#### Exercise objective:
Copy the data below exactly, but not the pictures it contains.

#### Available data:
[Start of Attachment]
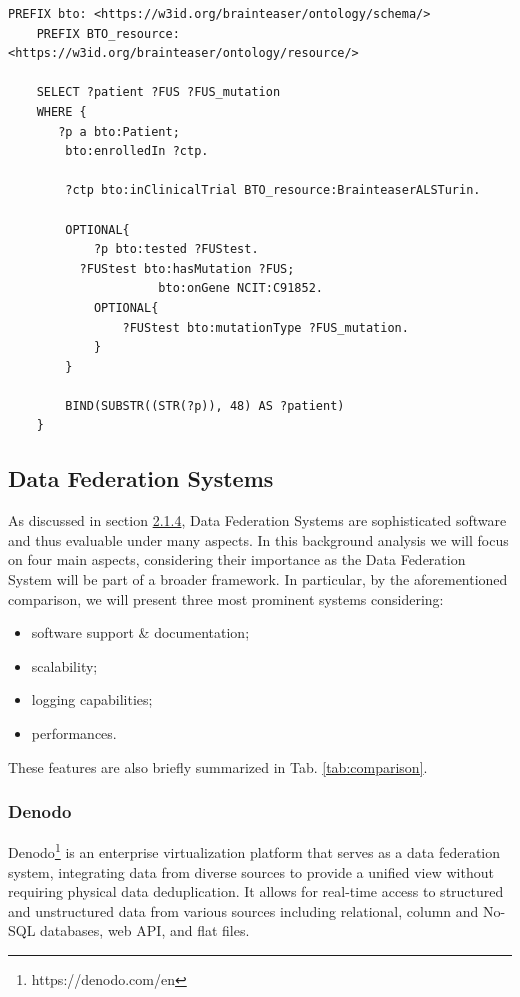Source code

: \begin{lstlisting}[language=SPARQL, caption={Example of a \ac{SPARQL} query for genetic markers data.}, label={lst:sparql-query}]
    PREFIX bto: <https://w3id.org/brainteaser/ontology/schema/>
    PREFIX BTO_resource: <https://w3id.org/brainteaser/ontology/resource/>
    
    SELECT ?patient ?FUS ?FUS_mutation
    WHERE { 
       ?p a bto:Patient;
        bto:enrolledIn ?ctp.
        
        ?ctp bto:inClinicalTrial BTO_resource:BrainteaserALSTurin.
        
        OPTIONAL{
            ?p bto:tested ?FUStest.
          ?FUStest bto:hasMutation ?FUS;
                     bto:onGene NCIT:C91852.
            OPTIONAL{
                ?FUStest bto:mutationType ?FUS_mutation.
            }
        }
         
        BIND(SUBSTR((STR(?p)), 48) AS ?patient)
    }
\end{lstlisting}


\subsection{Data Federation Systems}
As discussed in section \hyperref[DF]{2.1.4}, Data Federation Systems are sophisticated software and thus evaluable under many aspects. In this background analysis we will focus on four main aspects, considering their importance as the Data Federation System will be part of a broader framework. In particular, by the aforementioned comparison, we will present three most prominent systems considering:
\begin{itemize}
    \item software support \& documentation;
    \item scalability;
    \item logging capabilities;
    \item performances.
\end{itemize}

These features are also briefly summarized in Tab. \ref{tab:comparison}.

\subsubsection{Denodo}
Denodo\footnote{https://denodo.com/en} is an enterprise virtualization platform that serves as a data federation system, integrating data from diverse sources to provide a unified view without requiring physical data deduplication. It allows for real-time access to structured and unstructured data from various sources including relational, column and No-SQL databases, web \ac{API}, and flat files.

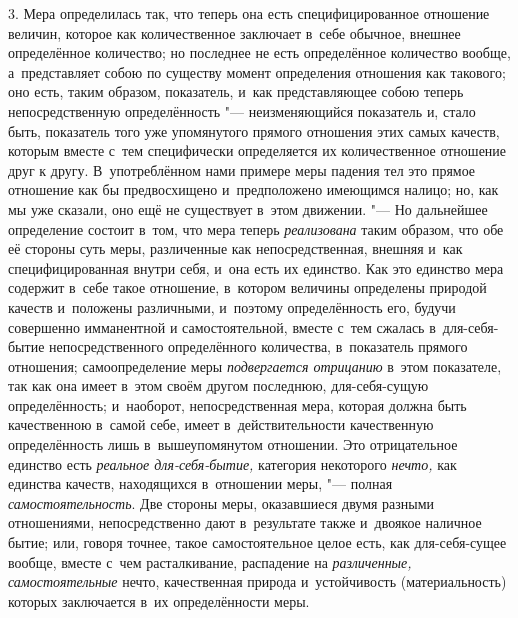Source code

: 3. Мера определилась так, что теперь она есть специфицированное отношение
величин, которое как количественное заключает в~себе обычное, внешнее
определённое количество; но последнее не есть определённое количество вообще,
а~представляет собою по существу момент определения отношения как такового;
оно есть, таким образом, показатель, и~как представляющее собою теперь
непосредственную определённость "--- неизменяющийся показатель и, стало быть,
показатель того уже упомянутого прямого отношения этих самых качеств, которым
вместе с~тем специфически определяется их количественное отношение друг к
другу. В~употреблённом нами примере меры падения тел это прямое отношение как
бы предвосхищено и~предположено имеющимся налицо; но, как мы уже сказали, оно
ещё не существует в~этом движении. "--- Но дальнейшее определение состоит
в~том, что мера теперь {\em реализована} таким образом, что обе её стороны суть
меры, различенные как непосредственная, внешняя и~как специфицированная внутри
себя, и~она есть их единство. Как это единство мера содержит в~себе такое
отношение, в~котором величины определены природой качеств и~положены
различными, и~поэтому определённость его, будучи совершенно имманентной и
самостоятельной, вместе с~тем сжалась в~для-себя-бытие непосредственного
определённого количества, в~показатель прямого отношения; самоопределение меры
{\em подвергается отрицанию} в~этом показателе, так как она имеет в~этом своём
другом последнюю, для-себя-сущую определённость; и~наоборот, непосредственная
мера, которая должна быть качественною в~самой себе, имеет в~действительности
качественную определённость лишь в~вышеупомянутом отношении. Это отрицательное
единство есть {\em реальное для-себя-бытие,} категория некоторого {\em нечто,}
как единства качеств, находящихся в~отношении меры, "--- полная
{\em самостоятельность}. Две стороны меры, оказавшиеся двумя разными
отношениями, непосредственно дают в~результате также и~двоякое наличное бытие;
или, говоря точнее, такое самостоятельное целое есть, как для-себя-сущее
вообще, вместе с~чем расталкивание, распадение на {\em различенные,}
{\em самостоятельные} нечто, качественная природа и~устойчивость
(материальность) которых заключается в~их определённости меры.
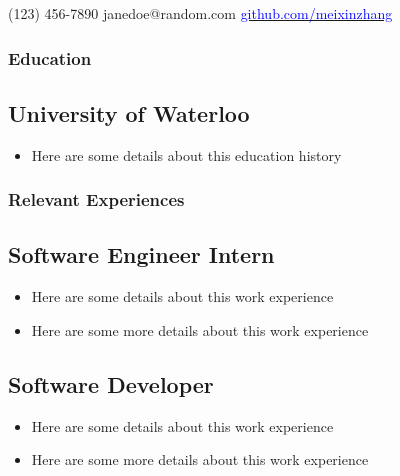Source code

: \documentclass{mxresume}
\begin{document}
\contact
    {(123) 456-7890}
    {janedoe@random.com}
    {\href{https://github.com/meixinzhang} {\textcolor{blue}{github.com/meixinzhang}}}
    {}{}
\vspace*{2mm}
\subsubsection*{\Large{Education}} %
\subsection*{University of Waterloo} 
\begin{itemize}[leftmargin=5mm]
\setlength{\itemsep}{0mm}
\item Here are some details about this education history
\end{itemize}
\subsubsection*{\Large{Relevant Experiences}} %
\subsection*{Software Engineer Intern}
\begin{itemize}[leftmargin=5mm]
\setlength{\itemsep}{0mm}
\item Here are some details about this work experience
\item Here are some more details about this work experience
\end{itemize}
\subsection*{Software Developer}
\begin{itemize}[leftmargin=5mm]
\setlength{\itemsep}{0mm}
\item Here are some details about this work experience
\item Here are some more details about this work experience
\end{itemize}
\end{document}
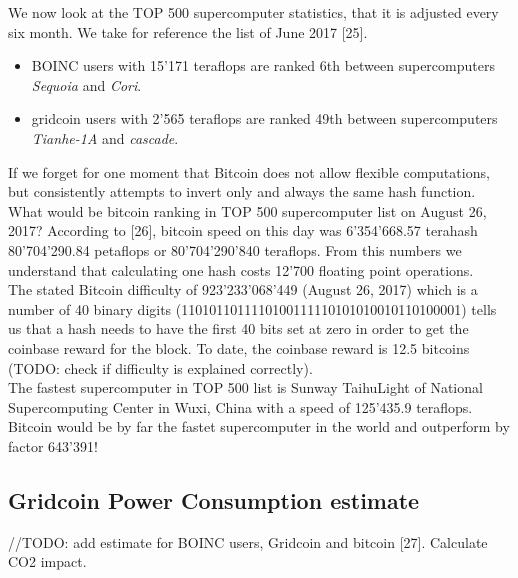 We now look at the TOP 500 supercomputer statistics, that it is adjusted every six month. We take for reference the list of June 2017 [25].

\begin{itemize}
    \item BOINC users with 15'171 teraflops are ranked 6th between supercomputers \textit{Sequoia} and \textit{Cori}.
	\item gridcoin users with 2'565 teraflops are ranked 49th between supercomputers \textit{Tianhe-1A} and \textit{cascade}.
\end{itemize}

If we forget for one moment that Bitcoin does not allow flexible computations, but consistently attempts to invert only and always the same hash function. What would be bitcoin ranking in TOP 500 supercomputer list on August 26, 2017? According to [26], bitcoin speed on this day was 6'354'668.57 terahash 80'704'290.84 petaflops or 80'704'290'840 teraflops. From this numbers we understand that calculating one hash costs 12'700 floating point operations. \\

The stated Bitcoin difficulty of 923'233'068'449 (August 26, 2017) which is a number of 40 binary digits (1101011011110100111110101010010110100001) tells us that a hash needs to have the first 40 bits set at zero in order to get the coinbase reward for the block. To date, the coinbase reward is 12.5 bitcoins (TODO: check if difficulty is explained correctly).\\

The fastest supercomputer in TOP 500 list is Sunway TaihuLight of National Supercomputing Center in Wuxi, China with a speed of 125'435.9 teraflops. Bitcoin would be by far the fastet supercomputer in the world and outperform by factor 643'391!

\subsection{Gridcoin Power Consumption estimate}

//TODO: add estimate for BOINC users, Gridcoin and bitcoin [27]. Calculate CO2 impact.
[End of Attachment]
#### Written solution:
Source code

: \begin{lstlisting}[language=SPARQL, caption={Example of a \ac{SPARQL} query for genetic markers data.}, label={lst:sparql-query}]
    PREFIX bto: <https://w3id.org/brainteaser/ontology/schema/>
    PREFIX BTO_resource: <https://w3id.org/brainteaser/ontology/resource/>
    
    SELECT ?patient ?FUS ?FUS_mutation
    WHERE { 
       ?p a bto:Patient;
        bto:enrolledIn ?ctp.
        
        ?ctp bto:inClinicalTrial BTO_resource:BrainteaserALSTurin.
        
        OPTIONAL{
            ?p bto:tested ?FUStest.
          ?FUStest bto:hasMutation ?FUS;
                     bto:onGene NCIT:C91852.
            OPTIONAL{
                ?FUStest bto:mutationType ?FUS_mutation.
            }
        }
         
        BIND(SUBSTR((STR(?p)), 48) AS ?patient)
    }
\end{lstlisting}


\subsection{Data Federation Systems}
As discussed in section \hyperref[DF]{2.1.4}, Data Federation Systems are sophisticated software and thus evaluable under many aspects. In this background analysis we will focus on four main aspects, considering their importance as the Data Federation System will be part of a broader framework. In particular, by the aforementioned comparison, we will present three most prominent systems considering:
\begin{itemize}
    \item software support \& documentation;
    \item scalability;
    \item logging capabilities;
    \item performances.
\end{itemize}

These features are also briefly summarized in Tab. \ref{tab:comparison}.

\subsubsection{Denodo}
Denodo\footnote{https://denodo.com/en} is an enterprise virtualization platform that serves as a data federation system, integrating data from diverse sources to provide a unified view without requiring physical data deduplication. It allows for real-time access to structured and unstructured data from various sources including relational, column and No-SQL databases, web \ac{API}, and flat files.

Source code

: 3. Мера определилась так, что теперь она есть специфицированное отношение
величин, которое как количественное заключает в~себе обычное, внешнее
определённое количество; но последнее не есть определённое количество вообще,
а~представляет собою по существу момент определения отношения как такового;
оно есть, таким образом, показатель, и~как представляющее собою теперь
непосредственную определённость "--- неизменяющийся показатель и, стало быть,
показатель того уже упомянутого прямого отношения этих самых качеств, которым
вместе с~тем специфически определяется их количественное отношение друг к
другу. В~употреблённом нами примере меры падения тел это прямое отношение как
бы предвосхищено и~предположено имеющимся налицо; но, как мы уже сказали, оно
ещё не существует в~этом движении. "--- Но дальнейшее определение состоит
в~том, что мера теперь {\em реализована} таким образом, что обе её стороны суть
меры, различенные как непосредственная, внешняя и~как специфицированная внутри
себя, и~она есть их единство. Как это единство мера содержит в~себе такое
отношение, в~котором величины определены природой качеств и~положены
различными, и~поэтому определённость его, будучи совершенно имманентной и
самостоятельной, вместе с~тем сжалась в~для-себя-бытие непосредственного
определённого количества, в~показатель прямого отношения; самоопределение меры
{\em подвергается отрицанию} в~этом показателе, так как она имеет в~этом своём
другом последнюю, для-себя-сущую определённость; и~наоборот, непосредственная
мера, которая должна быть качественною в~самой себе, имеет в~действительности
качественную определённость лишь в~вышеупомянутом отношении. Это отрицательное
единство есть {\em реальное для-себя-бытие,} категория некоторого {\em нечто,}
как единства качеств, находящихся в~отношении меры, "--- полная
{\em самостоятельность}. Две стороны меры, оказавшиеся двумя разными
отношениями, непосредственно дают в~результате также и~двоякое наличное бытие;
или, говоря точнее, такое самостоятельное целое есть, как для-себя-сущее
вообще, вместе с~чем расталкивание, распадение на {\em различенные,}
{\em самостоятельные} нечто, качественная природа и~устойчивость
(материальность) которых заключается в~их определённости меры.
Source code

: \documentclass{mxresume}
\begin{document}
\contact
    {(123) 456-7890}
    {janedoe@random.com}
    {\href{https://github.com/meixinzhang} {\textcolor{blue}{github.com/meixinzhang}}}
    {}{}
\vspace*{2mm}
\subsubsection*{\Large{Education}} %
\subsection*{University of Waterloo} 
\begin{itemize}[leftmargin=5mm]
\setlength{\itemsep}{0mm}
\item Here are some details about this education history
\end{itemize}
\subsubsection*{\Large{Relevant Experiences}} %
\subsection*{Software Engineer Intern}
\begin{itemize}[leftmargin=5mm]
\setlength{\itemsep}{0mm}
\item Here are some details about this work experience
\item Here are some more details about this work experience
\end{itemize}
\subsection*{Software Developer}
\begin{itemize}[leftmargin=5mm]
\setlength{\itemsep}{0mm}
\item Here are some details about this work experience
\item Here are some more details about this work experience
\end{itemize}
\end{document}
 We now look at the TOP 500 supercomputer statistics, that it is adjusted every six month. We take for reference the list of June 2017 [25].

\begin{itemize}
    \item BOINC users with 15'171 teraflops are ranked 6th between supercomputers \textit{Sequoia} and \textit{Cori}.
	\item gridcoin users with 2'565 teraflops are ranked 49th between supercomputers \textit{Tianhe-1A} and \textit{cascade}.
\end{itemize}

If we forget for one moment that Bitcoin does not allow flexible computations, but consistently attempts to invert only and always the same hash function. What would be bitcoin ranking in TOP 500 supercomputer list on August 26, 2017? According to [26], bitcoin speed on this day was 6'354'668.57 terahash 80'704'290.84 petaflops or 80'704'290'840 teraflops. From this numbers we understand that calculating one hash costs 12'700 floating point operations. \\

The stated Bitcoin difficulty of 923'233'068'449 (August 26, 2017) which is a number of 40 binary digits (1101011011110100111110101010010110100001) tells us that a hash needs to have the first 40 bits set at zero in order to get the coinbase reward for the block. To date, the coinbase reward is 12.5 bitcoins (TODO: check if difficulty is explained correctly).\\

The fastest supercomputer in TOP 500 list is Sunway TaihuLight of National Supercomputing Center in Wuxi, China with a speed of 125'435.9 teraflops. Bitcoin would be by far the fastet supercomputer in the world and outperform by factor 643'391!

\subsection{Gridcoin Power Consumption estimate}

//TODO: add estimate for BOINC users, Gridcoin and bitcoin [27]. Calculate CO2 impact.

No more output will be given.